• _ACTIVITY LIST_
1. Reproduce the part of the quality metrics text that opens with the words "qe-quality-analyzer generates live" and closes with "(down from 3)".
2. Proceed with the quality metrics text, picking up right after its last sentence.

• _SUPPLIED PASSAGE_
Start small: 5-7 metrics that matter Review often: Quarterly at minimum Kill ruthlessly: Remove metrics that don't drive action Stay contextual: What matters changes with your situation

Using with QE Agents

Automated Metrics Collection

qe-quality-analyzer collects and analyzes quality metrics:

// Agent collects comprehensive metrics automatically
await agent.collectMetrics({
  scope: 'all',
  timeframe: '30d',
  categories: [
    'deployment-frequency',
    'defect-escape-rate',
    'test-execution-time',
    'flaky-test-rate',
    'coverage-trends'
  ]
});

// Returns real-time dashboard data
// No manual tracking required

Intelligent Metric Analysis

qe-quality-analyzer identifies trends and anomalies:

// Agent detects metric anomalies
const analysis = await agent.analyzeTrends({
  metric: 'defect-escape-rate',
  timeframe: '90d',
  alertThreshold: 0.15
});

// Returns:
// {
//   trend: 'increasing',
//   currentValue: 0.18,
//   avgValue: 0.08,
//   anomaly: true,
//   recommendation: 'Increase pre-release testing focus',
//   relatedMetrics: ['test-coverage: decreasing', 'MTTR: increasing']
// }

Actionable Insights from Metrics

qe-quality-gate uses metrics for decision-making:

// Agent makes GO/NO-GO decisions based on metrics
const decision = await agent.evaluateMetrics({
  release: 'v3.2',
  thresholds: {
    defectEscapeRate: '<5%',
    changeFailureRate: '<10%',
    testExecutionTime: '<15min',
    flakyTestRate: '<2%'
  }
});

// Returns:
// {
//   decision: 'NO-GO',
//   blockers: [
//     'Flaky test rate: 4.2% (threshold: 2%)'
//   ],
//   recommendations: [
//     'Run qe-flaky-test-hunter to stabilize tests'
//   ]
// }

Real-Time Metrics Dashboard

qe-quality-analyzer generates live dashboards:

// Agent creates context-specific dashboards
await agent.createDashboard({
  audience: 'executive',  // or 'developer', 'product'
  focus: 'release-readiness',
  updateFrequency: 'real-time'
});

// Executive Dashboard:
// - Defect escape rate: 3.2% ✅
// - Deployment frequency: 5/day ✅
// - Change failure rate: 7% ✅
// - Customer-impacting incidents: 1 (down from 3)

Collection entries
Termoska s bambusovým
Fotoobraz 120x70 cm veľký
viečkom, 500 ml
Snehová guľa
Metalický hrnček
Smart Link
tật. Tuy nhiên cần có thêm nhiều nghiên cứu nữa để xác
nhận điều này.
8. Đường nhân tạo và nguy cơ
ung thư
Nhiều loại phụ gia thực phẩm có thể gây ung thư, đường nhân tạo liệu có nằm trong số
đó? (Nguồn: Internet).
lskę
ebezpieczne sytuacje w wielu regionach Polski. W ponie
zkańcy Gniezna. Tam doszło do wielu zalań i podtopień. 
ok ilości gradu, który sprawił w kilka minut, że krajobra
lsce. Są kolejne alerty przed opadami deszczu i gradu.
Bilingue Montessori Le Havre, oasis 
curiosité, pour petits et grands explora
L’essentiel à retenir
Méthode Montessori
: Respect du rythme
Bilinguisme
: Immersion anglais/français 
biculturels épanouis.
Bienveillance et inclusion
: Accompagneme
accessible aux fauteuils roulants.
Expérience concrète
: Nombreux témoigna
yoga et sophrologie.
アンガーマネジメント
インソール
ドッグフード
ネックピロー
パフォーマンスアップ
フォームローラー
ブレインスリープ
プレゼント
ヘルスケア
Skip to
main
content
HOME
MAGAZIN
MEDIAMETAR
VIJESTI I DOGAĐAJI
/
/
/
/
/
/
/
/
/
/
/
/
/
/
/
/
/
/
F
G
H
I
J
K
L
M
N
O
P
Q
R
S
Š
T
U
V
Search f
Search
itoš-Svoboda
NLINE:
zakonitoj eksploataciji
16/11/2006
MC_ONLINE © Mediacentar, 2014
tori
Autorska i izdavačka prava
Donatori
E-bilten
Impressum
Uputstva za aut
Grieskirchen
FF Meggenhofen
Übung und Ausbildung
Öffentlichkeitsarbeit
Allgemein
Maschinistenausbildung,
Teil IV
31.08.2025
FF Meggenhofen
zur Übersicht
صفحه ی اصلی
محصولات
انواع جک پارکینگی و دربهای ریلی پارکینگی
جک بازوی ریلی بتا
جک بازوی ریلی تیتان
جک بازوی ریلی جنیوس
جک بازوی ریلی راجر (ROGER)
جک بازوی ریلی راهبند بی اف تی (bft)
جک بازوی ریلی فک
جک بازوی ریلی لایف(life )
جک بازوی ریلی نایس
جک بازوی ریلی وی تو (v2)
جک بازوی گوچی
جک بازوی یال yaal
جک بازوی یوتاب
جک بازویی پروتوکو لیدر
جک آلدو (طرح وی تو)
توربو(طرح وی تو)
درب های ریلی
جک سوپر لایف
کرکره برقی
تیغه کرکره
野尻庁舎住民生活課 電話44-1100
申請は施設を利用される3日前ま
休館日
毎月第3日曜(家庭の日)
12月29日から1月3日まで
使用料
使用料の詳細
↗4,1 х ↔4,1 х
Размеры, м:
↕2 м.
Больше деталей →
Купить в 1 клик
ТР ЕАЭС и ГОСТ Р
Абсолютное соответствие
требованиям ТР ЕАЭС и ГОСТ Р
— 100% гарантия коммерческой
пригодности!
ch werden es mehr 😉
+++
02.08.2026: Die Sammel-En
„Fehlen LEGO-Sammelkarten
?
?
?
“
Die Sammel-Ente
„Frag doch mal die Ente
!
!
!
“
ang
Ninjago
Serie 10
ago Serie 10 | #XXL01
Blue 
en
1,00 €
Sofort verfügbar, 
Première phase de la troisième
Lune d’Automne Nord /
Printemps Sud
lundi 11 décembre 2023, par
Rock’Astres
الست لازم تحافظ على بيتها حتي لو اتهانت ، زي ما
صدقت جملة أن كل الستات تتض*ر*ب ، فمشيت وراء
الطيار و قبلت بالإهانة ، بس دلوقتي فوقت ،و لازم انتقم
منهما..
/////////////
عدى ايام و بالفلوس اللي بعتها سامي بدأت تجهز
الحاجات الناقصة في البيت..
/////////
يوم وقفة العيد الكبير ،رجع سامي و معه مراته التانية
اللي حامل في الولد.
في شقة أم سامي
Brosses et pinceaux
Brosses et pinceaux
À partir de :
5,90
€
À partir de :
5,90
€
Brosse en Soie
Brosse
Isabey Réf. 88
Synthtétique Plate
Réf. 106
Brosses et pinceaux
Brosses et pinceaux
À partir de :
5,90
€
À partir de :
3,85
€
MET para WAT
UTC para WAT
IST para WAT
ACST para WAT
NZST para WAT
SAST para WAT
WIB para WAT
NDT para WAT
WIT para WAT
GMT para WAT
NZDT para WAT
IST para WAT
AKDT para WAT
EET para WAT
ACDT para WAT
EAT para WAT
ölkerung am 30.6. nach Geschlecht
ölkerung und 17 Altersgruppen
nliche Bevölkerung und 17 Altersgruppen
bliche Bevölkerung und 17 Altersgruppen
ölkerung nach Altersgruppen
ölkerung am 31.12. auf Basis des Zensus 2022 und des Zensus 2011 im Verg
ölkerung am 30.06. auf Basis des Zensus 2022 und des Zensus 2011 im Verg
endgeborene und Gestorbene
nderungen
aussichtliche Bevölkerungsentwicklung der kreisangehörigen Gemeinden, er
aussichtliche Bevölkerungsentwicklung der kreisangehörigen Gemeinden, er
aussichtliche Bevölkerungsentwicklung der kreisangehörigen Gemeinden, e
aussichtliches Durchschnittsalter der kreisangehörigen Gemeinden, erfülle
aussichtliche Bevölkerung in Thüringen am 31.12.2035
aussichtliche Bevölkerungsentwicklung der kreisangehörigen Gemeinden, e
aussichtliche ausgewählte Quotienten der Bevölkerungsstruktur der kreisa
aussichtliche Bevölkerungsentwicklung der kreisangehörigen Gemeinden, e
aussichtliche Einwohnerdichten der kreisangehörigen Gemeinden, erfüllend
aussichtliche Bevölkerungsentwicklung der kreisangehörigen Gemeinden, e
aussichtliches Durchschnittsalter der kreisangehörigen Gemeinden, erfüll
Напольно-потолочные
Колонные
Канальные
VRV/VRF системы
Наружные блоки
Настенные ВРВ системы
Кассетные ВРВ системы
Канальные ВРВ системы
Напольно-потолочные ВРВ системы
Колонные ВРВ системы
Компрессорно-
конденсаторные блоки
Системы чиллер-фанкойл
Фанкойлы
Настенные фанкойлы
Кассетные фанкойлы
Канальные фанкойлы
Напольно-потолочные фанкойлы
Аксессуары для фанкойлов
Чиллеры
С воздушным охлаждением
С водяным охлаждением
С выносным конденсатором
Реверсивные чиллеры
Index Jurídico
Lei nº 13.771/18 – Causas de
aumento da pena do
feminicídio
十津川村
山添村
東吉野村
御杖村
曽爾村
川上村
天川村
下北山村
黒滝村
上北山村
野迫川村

• _RESPONSES IN ORDER_
1.
qe-quality-analyzer generates live dashboards:

// Agent creates context-specific dashboards
await agent.createDashboard({
  audience: 'executive',  // or 'developer', 'product'
  focus: 'release-readiness',
  updateFrequency: 'real-time'
});

// Executive Dashboard:
// - Defect escape rate: 3.2% ✅
// - Deployment frequency: 5/day ✅
// - Change failure rate: 7% ✅
// - Customer-impacting incidents: 1 (down from 3)

2.
Metric-Driven Test Optimization

qe-regression-risk-analyzer uses metrics to optimize testing:

// Agent identifies which tests provide most value
const optimization = await agent.optimizeTestSuite({
  metrics: {
    executionTime: 'per-test',
    defectDetectionRate: 'per-test',
    maintenanceCost: 'per-test'
  },
  goal: 'maximize-value-per-minute'
});

// Recommends:
// - Remove 50 tests with 0% defect detection (save 15 min)
// - Keep top 200 tests (95% defect detection)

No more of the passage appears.